A recent review on “The Role of Plant Innate Immunity in the Legume-Rhizobium Symbiosis”

The Role of Plant Innate Immunity in the Legume-Rhizobium Symbiosis

(Annual Review of Plant Biology)

Yangrong Cao, Morgan K. Halane, Walter Gassmann, Gary Stacey

The nitrogen fixing rhizobium-legume symbiosis is considered mutualistic since both the plant host and bacterial symbiont appear to derive benefit: the plant host in the form of fixed nitrogen, which they can utilize for their metabolism, while the rhizobia gain a steady carbon supply and protected environment. Over time, rhizobial populations in the soil also increase in fields planted with legumes. A classic view of the evolution of mutualism is that it derives from an original pathogenic relationship, which attenuates over time to a situation in which both partners can derive benefit. If this is the case for rhizobia, then one might, for example, uncover features of the symbiosis that reflect this earlier pathogenic state. For example, similar to plant pathogens, it is now generally assumed that rhizobia actively suppress the host immune response, allowing infection and symbiotic establishment. Likewise, the host has retained mechanisms to control nutrient supply to the symbionts and to control the number of nodules formed so that they do not become too much of a burden. Recent results are uncovering the mechanistic details of how the plant innate immune system is induced and circumvented during rhizobial infection. For example, there is now clear evidence that rhizobia are initially recognized as pathogens and transiently activate immune responses. It is also apparent that, as is the case for plant pathogens, rhizobia secrete effector proteins that can actively suppress plant immunity. The open question is whether such events are strictly ancillary to the central symbiotic signaling pathway (e.g., that responding to the symbiotic Nod factor signal) or are in some unexplained way central to the ability of the rhizobia to infect their host.
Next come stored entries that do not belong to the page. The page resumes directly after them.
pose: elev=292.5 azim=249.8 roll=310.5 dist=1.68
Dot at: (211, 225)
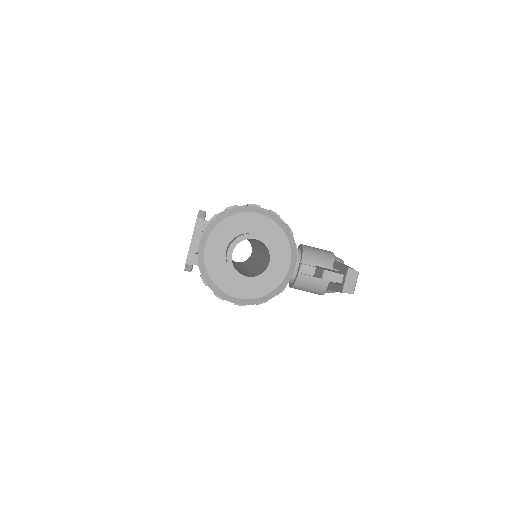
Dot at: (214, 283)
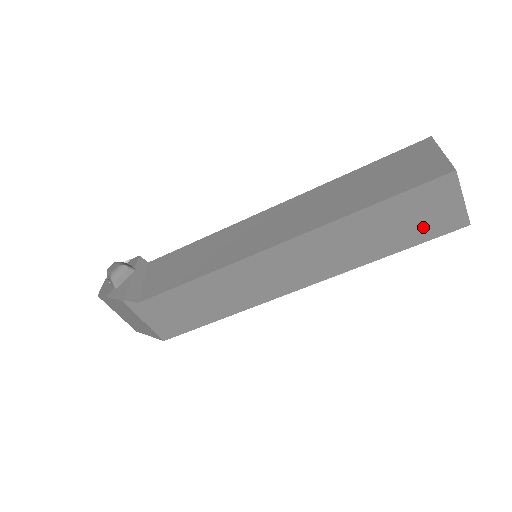
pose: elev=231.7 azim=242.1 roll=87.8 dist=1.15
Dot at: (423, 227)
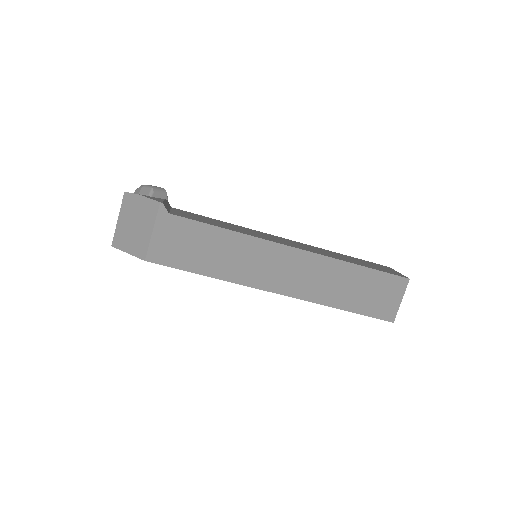
Dot at: (372, 304)
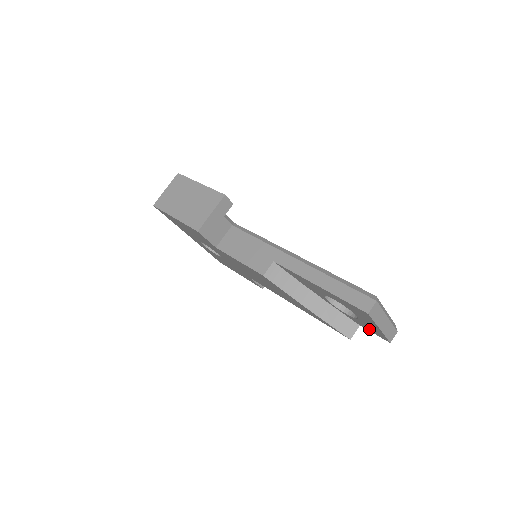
Subsequent to these early infection events, plant immune responses can also be induced inside the nodule, and likely play a role, for example, in nodule senescence. Thus, a balanced regulation of innate immunity is likely required throughout rhizobial infection, symbiotic establishment, and maintenance. In this review, we discuss the significance of plant immune responses in the regulation of symbiotic associations with rhizobia, as well as rhizobial avoidance of detection by the host immune system.